Sus ojos inundados de llanto le dolieron al intentar penetrar en las tinieblas teñidas de un tono violáceo que anunciaba la próxima salida del sol y la bruma que colgaba sobre el río. Por entre la bruma que comenzaba a disiparse, creyó entrever, en forma difusa, la silueta de un hombre.
Era alto, y su pálida piel brillaba con los blanquecinos colores de la bruma. Helen quedó helada, con la boca abierta, y durante varios segundos él estuvo mirándola sin hacer el menor movimiento. Sus ojos, unas manchas oscuras sobre la pálida cara, tenían un aire de tristeza infinita y de compasión. Ella creyó que sus labios se movían para hablar, pero no escuchó más que el familiar susurro del viento.
Tras él, como simples retazos, a Helen le pareció discernir otros rostros fantasmagóricos, las puntas de los dedos de unas invisibles manos, ojos, el perfil del busto de una mujer, la curva del pie de un niño. Durante un minuto, sumida en un estado de profunda debilidad y atontamiento, todas las defensas de Helen desaparecieron mientras pensaba: Yo no estoy loca y aquello no fue un sueño y Robin no es el hijo de Reynolds. Su padre fue ése… uno de ésos… y ellos han estado vigilándome a mí y a Robin, Robin los ha visto, él no sabe que es uno de ellos, pero ellos sí lo saben. Ellos saben que yo les he arrebatado a Robin durante todos estos dieciséis años.
El hombre dio dos pasos hacia ella, mientras su translúcido cuerpo adquiría una docena de colores ante sus estupefactos ojos. Su cara poseía una curiosa familiaridad… familiaridad…, y en súbito espasmo de terror, Helen pensó: ¡Me estoy volviendo loca! ¡Es Robin! ¡Es Robin!

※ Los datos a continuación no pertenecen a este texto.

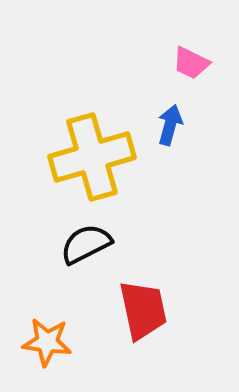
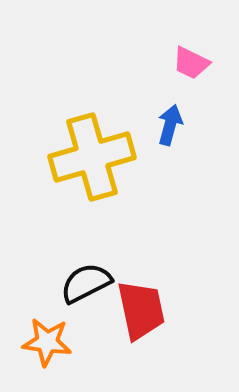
black semicircle: moved 39 px down
red trapezoid: moved 2 px left
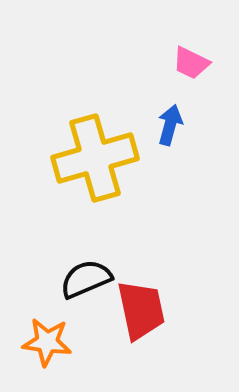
yellow cross: moved 3 px right, 1 px down
black semicircle: moved 4 px up; rotated 4 degrees clockwise
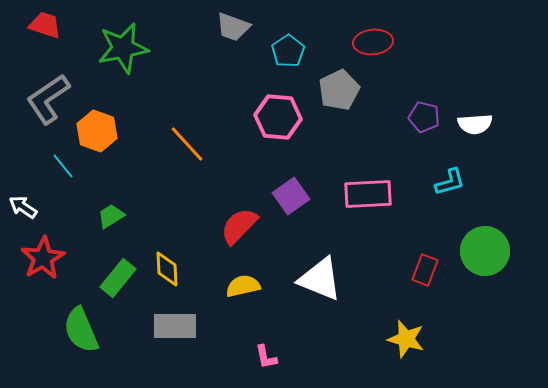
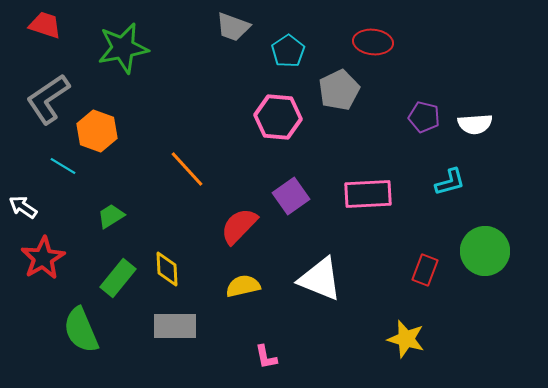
red ellipse: rotated 12 degrees clockwise
orange line: moved 25 px down
cyan line: rotated 20 degrees counterclockwise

Él extendió la mano para tocarla cuando su grito cortó trozos de aire helado por el bosque, multiplicando ecos demenciales en las voces-viento. Se dio la vuelta y echó a correr ciegamente hacia el traicionero acantilado. Tras ella oyó pasos, una voz, el grito de Robin, el extraño hombre, no lo sabía con exactitud. En el horror del incesto, el hijo, el padre, el amante se confundieron súbitamente en uno solo, atormentando su cerebro. En un arranque de locura echó a correr hacia la orilla. Sintió cómo una mano masculina la asía por el hombro, pero ella se soltó retorciéndose y gritando: ¡No, Robin, no, no…!, y se arrojó por el escarpado precipicio, hundiéndose en la violenta corriente en busca del olvido y la muerte…
 
Muchos años después, Merrihew, que se había hecho viejo en el servicio espacial, falsificó los papeles de ruta y llevó su nave a la órbita del pequeño planeta verde que él había denominado el Planeta de Robin. Los viejos edificios estaban en ruinas, y Merrihew buscó durante dos meses de polo a polo por todo el planeta, pero no encontró nada. Nada sino sombras y susurros y las interminables voces del viento. Finalmente, hizo despegar su nave y se marchó.